Evaluating $\int_{-\infty}^{\infty}e^{-x^2}dx$ using polar coordinates.

Question

I need to express the following improper integral as a double integral of $x$ and $y$ and then, using polar coordinates, evaluate it.

$$I=\int_{-\infty}^{\infty}e^{-x^2}dx$$

Plotting it, we find a Gaussian centered at $x=0$ which tends to infinity to both sides. We can easily express it as a double integral :

$$I=\int_{0}^{1}\int_{-\infty}^{\infty}e^{-x^2}dxdy$$

Evaluating both using Wolfram Alpha gives $\sqrt{\pi}$, so it converges.
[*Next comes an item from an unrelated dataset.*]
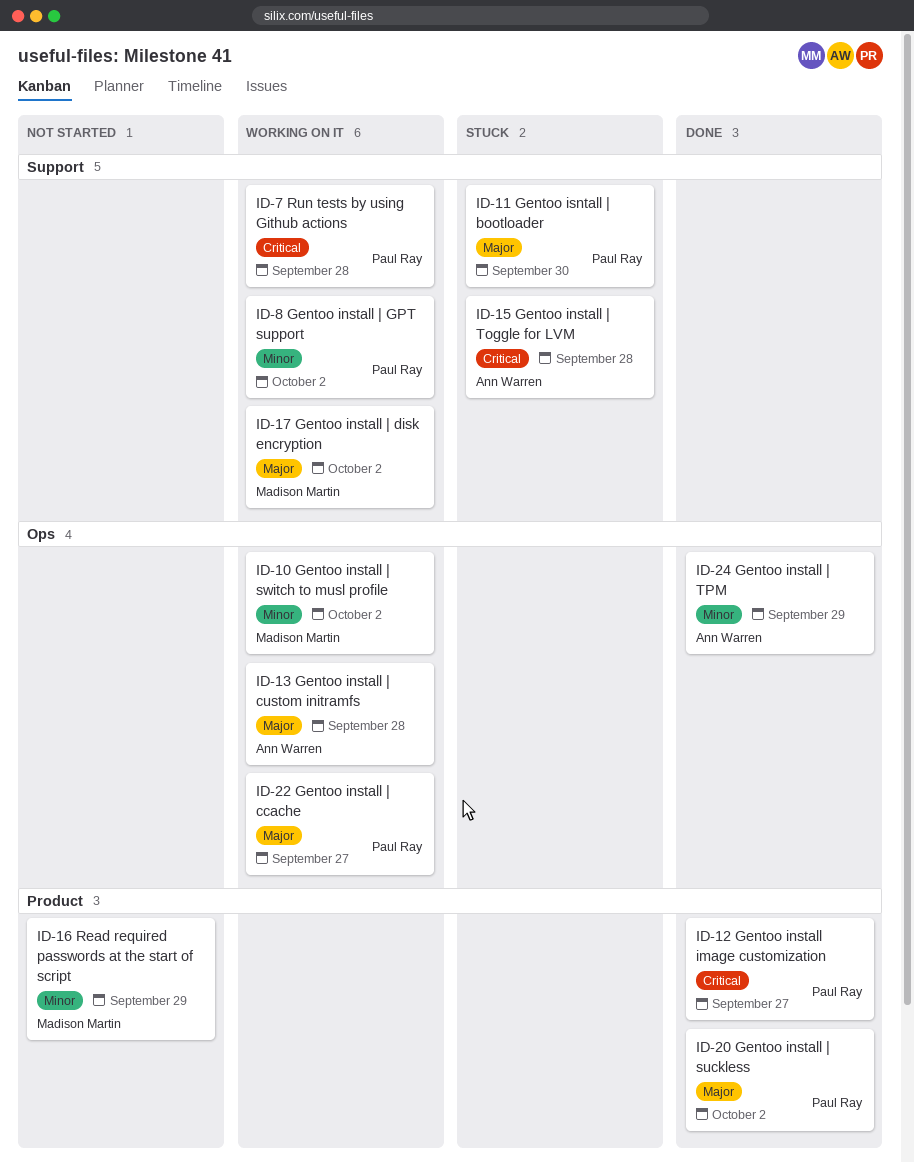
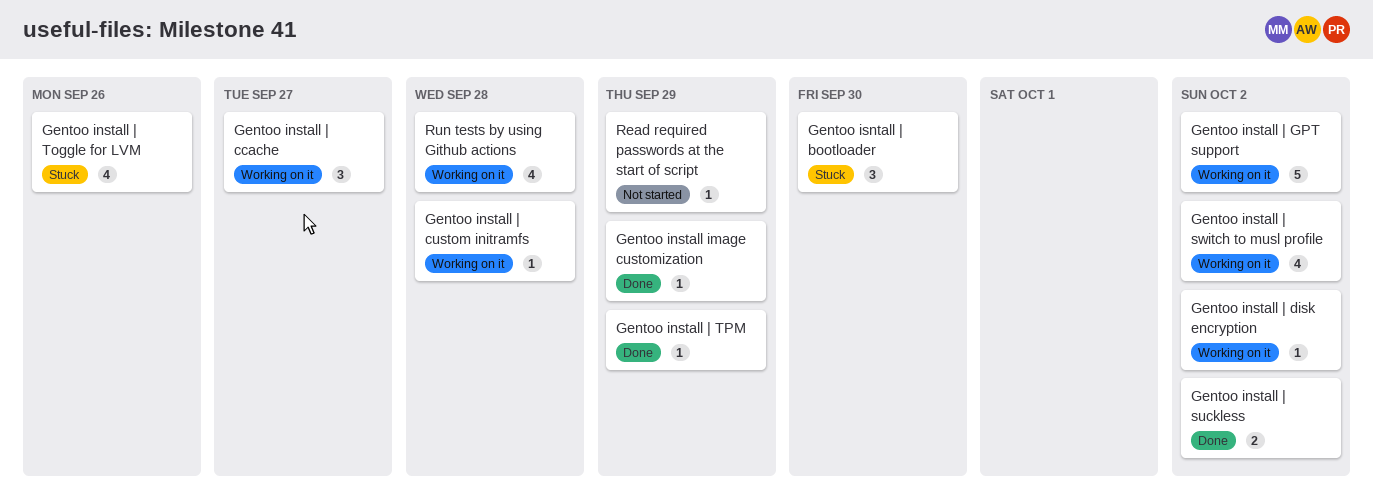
Gentoo install image customization, due: Sep 27 -> Sep 29
Gentoo install | Toggle for LVM, due: Sep 28 -> Sep 26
I know that $x=rcos(\theta)$ and that $dxdy=rdrd\theta$, but substituing this in the above integral and evaluating $\theta$ from $0$ to $2\pi$ and $r$ from $0$ to $\infty$ doesn't yield the correct answer. What's wrong here?

Thanks a lot !

Answer 1

You could try: $$I^2=\left ( \int_{-\infty}^{\infty}e^{-x^2}\mathrm{d}x \right ) \left( \int_{-\infty}^{\infty}e^{-y^2}\mathrm{d}y \right) = \int_{-\infty}^{\infty}\int_{-\infty}^{\infty}e^{-(x^2+y^2)}\mathrm{d}x\ \mathrm{d}y$$ then use the polar coordinates to compute the double integral.

Answer 2

Hint:

Compute $\int_{\mathbb R^2}e^{-x^2-y^2}d_{\lambda_2}(x,y)$ and use Fubini.

Answer 3

Let I denote the integral. Then Write I first in terms of x and then in terms of y. Then $I^2=4$.double integral $(e^{-(r^2)})$rdr d$\theta$ the limit of r is from 0 to $\infty$ and that of $\theta$ are from $0$ to $\frac{\pi}{2}$. The integral is easy to evaluate by separation. This is well known.